Step 2: Determine the average depth of area to be covered in feet

Step 3: Calculate as follows: Square footage X depth in feet = cubic feet

Step 4: Cubic feet/27= cubic yards needed

Step 5: Cubic yards x 1.5 = cubic yards needed after compaction

3. What do I do if the leaves on my deciduous trees are starting to turn yellow?

If your tree is not overly wet or dry then the answer many times is lack of iron, especially in maples, birch and red oaks. If the tree is small and the deficiency has just started, there are topical soil treatments available in the James Valley Garden Center. If the issue is advanced, an injection may be needed and is best done by one of our professionals.

4. What type of weed barrier should I use under my rock or mulch?

There are two basic types of weed barrier: Poly (use 6 ml black poly for best results) and Fabric (use 5 oz. woven fabric similar to Dewitt Pro 5).

The advantages of poly are cost, its ability to control growth in the short-term and easy installation. The disadvantages are that very little oxygen movement is allowed into the soil and thus into the plant roots. Also, over time the poly can tear and have holes causing weed growth, and chemicals cannot be used to control weeds without the risk of chemical run-off into surrounding plant materials.

The advantages of fabric are that it lets oxygen and water through its surface, chemicals can be carefully used to control weeds, and it is more resistant to punctures and tears.

5. What can I prune and when?

 You can prune any plant when it is not in its growth stage. Try to not take more than a third of a plant in one year with the exception of plants that die to the ground in the winter. A few tips

*Do not prune evergreens past where it is currently green, generally it will not regrow.

*If you prune early spring flowering plants such as lilac, forsythia and magnolia in late fall or early spring you will cut the flower buds off. It is not damaging to the plant but you will miss the flower stage.

6. My tomatoes have end rot, what can I do?

This is caused by a calcium deficiency. If this has happened in the past, calcium can be added when planting as a soil amendment. During the season we have topical sprays available.

7. What plant should I plant?

Take note of light conditions, water conditions, size constraints, seasonal interest and other plants near the site and either bring in a picture and ask our staff or see our plant finder on the garden center page.

8. What height should I mow my lawn?

Generally mow short once early in the spring and the last mowing in the fall to clean up, after first mowing mow at a minimum of 3” to help with weed control and lawn health.

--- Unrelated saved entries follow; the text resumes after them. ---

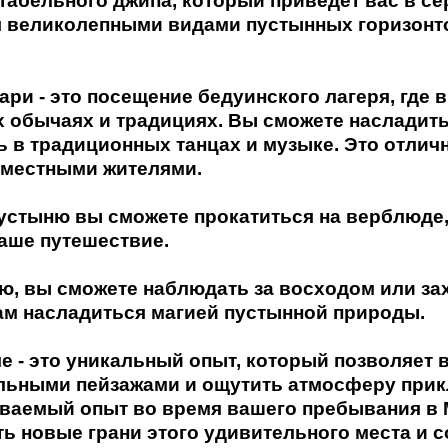
абельного джипа, который приведет вас в се
я великолепными видами пустынных горизонто
ри - это посещение бедуинского лагеря, где 
х обычаях и традициях. Вы сможете насладить
ь в традиционных танцах и музыке. Это отлич
 местными жителями.
пустыню вы сможете прокатиться на верблюде
ваше путешествие.
ю, вы сможете наблюдать за восходом или зах
ам насладиться магией пустынной природы.
 - это уникальный опыт, который позволяет 
льными пейзажами и ощутить атмосферу прик
ываемый опыт во время вашего пребывания в 
ь новые грани этого удивительного места и 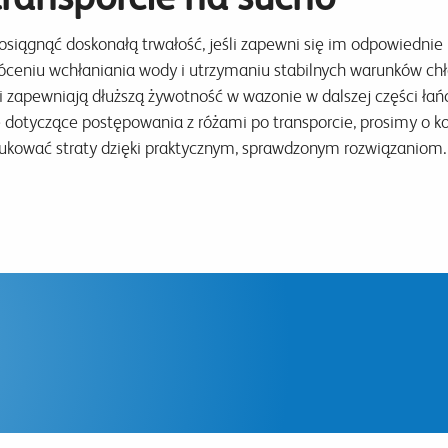
iągnąć doskonałą trwałość, jeśli zapewni się im odpowiednie n
óceniu wchłaniania wody i utrzymaniu stabilnych warunków chło
i zapewniają dłuższą żywotność w wazonie w dalszej części ła
 dotyczące postępowania z różami po transporcie, prosimy o k
ukować straty dzięki praktycznym, sprawdzonym rozwiązaniom.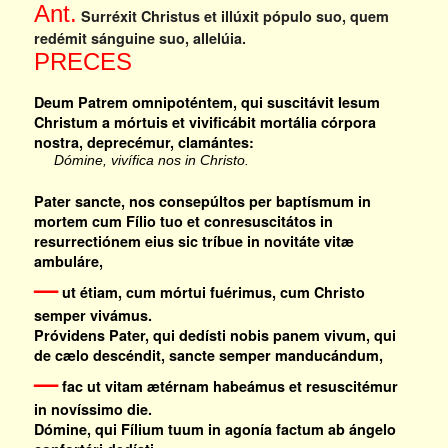
Ant.
Surréxit Christus et illúxit pópulo suo, quem
redémit sánguine suo, allelúia.
PRECES
Deum Patrem omnipoténtem, qui suscitávit Iesum
Christum a mórtuis et vivificábit mortália córpora
nostra, deprecémur, clamántes:
Dómine, vivífica nos in Christo.
Pater sancte, nos consepúltos per baptísmum in
mortem cum Fílio tuo et conresuscitátos in
resurrectiónem eius sic tríbue in novitáte vitæ
ambuláre,
—
ut étiam, cum mórtui fuérimus, cum Christo
semper vivámus.
Próvidens Pater, qui dedísti nobis panem vivum, qui
de cælo descéndit, sancte semper manducándum,
—
fac ut vitam ætérnam habeámus et resuscitémur
in novíssimo die.
Dómine, qui Fílium tuum in agonía factum ab ángelo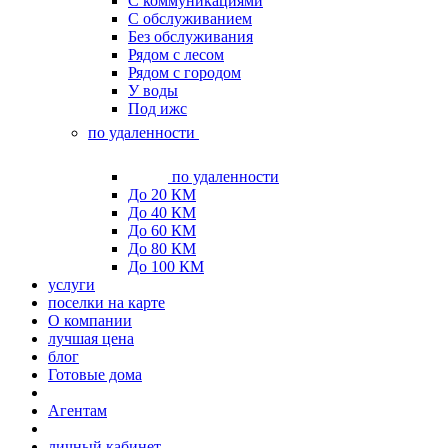
С коммуникациями
С обслуживанием
Без обслуживания
Рядом с лесом
Рядом с городом
У воды
Под ижс
по удаленности
по удаленности
До 20 КМ
До 40 КМ
До 60 КМ
До 80 КМ
До 100 КМ
услуги
поселки на карте
О компании
лучшая цена
блог
Готовые дома
Агентам
личный кабинет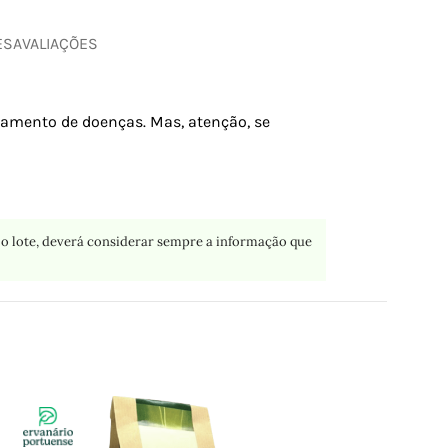
ES
AVALIAÇÕES
atamento de doenças. Mas, atenção, se
o lote, deverá considerar sempre a informação que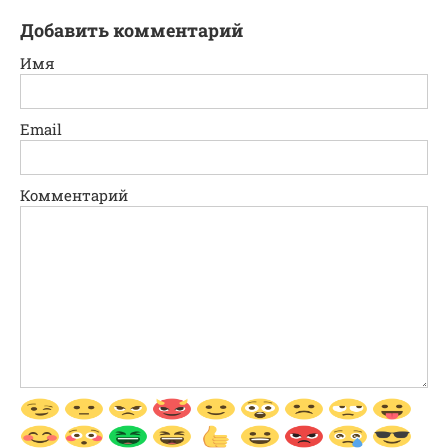
Добавить комментарий
Имя
Email
Комментарий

Mulching mowers are recommended, but to be effective you must mow often, taking less than half of the plant blade.

9. My lawn needs to be dethatched, how should I do this?

Generally lawns in our area do not need to be dethatched, thatch is a very thick layer of decomposing matter. When you walk on the lawn it will feel as if you are walking on a sponge if thatch is the issue. Generally dethatching is used to clean up lawns in the spring. Using a spring rake and a bagger mower will clean up your lawn without causing the root damage of a power rake used for dethatching.